Foreign assistance data people, unite!

One of the positive (if unanticipated) side effects of making changes to the MCC scorecard last year was the volume of interaction our team had with colleagues in other parts of the U.S. Government who are also interested in using indicator data for decision making. While it’s the large raw data producers posting to that come to mind when people think about data and the government, there are small offices all over the foreign affairs community using—or investigating how to use—global indicator data for internal decision making. After several months of one-on-one conversations with folks at the State Department, Peace Corps and USAID about these different efforts, we thought it made sense to actually gather everyone together.

So we did. A couple of weeks ago, some 20-30 U.S. Government colleagues hunkered down for a few hours at MCC and spent the morning introducing our own data practices to each other.

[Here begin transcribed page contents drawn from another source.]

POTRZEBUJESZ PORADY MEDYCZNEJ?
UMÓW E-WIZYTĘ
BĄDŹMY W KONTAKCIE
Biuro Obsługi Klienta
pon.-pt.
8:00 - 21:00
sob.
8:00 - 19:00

While we (of course) spent some time noting the finer points of being “the data people” inside agencies that may not always love what the data says, it was a really productive morning.

Each of our offices has hit some similar challenges: What do you do when you can’t find globally comparable data? How does data interact with the judgment of human beings? What happens when the data shows decline that no one expected? How do I make findings come to life for decision makers? Why is it so hard to convince people that statistical noise is manageable but not eradicable? And we’ve gone about addressing them in some very different ways. Even hearing how different offices have had to explain the rationale behind data-driven decision making to their colleagues was illuminating.

This was an initial meeting, meant to get to know each other and identify common challenges and interests. Judging from the questions and calls for follow-up conversations, I feel confident that at least some of us will gather again soon. And that’s good news for collective U.S. Government learning on the ins and outs of evidence-based decision making about foreign assistance.

Score: plus one for the data people.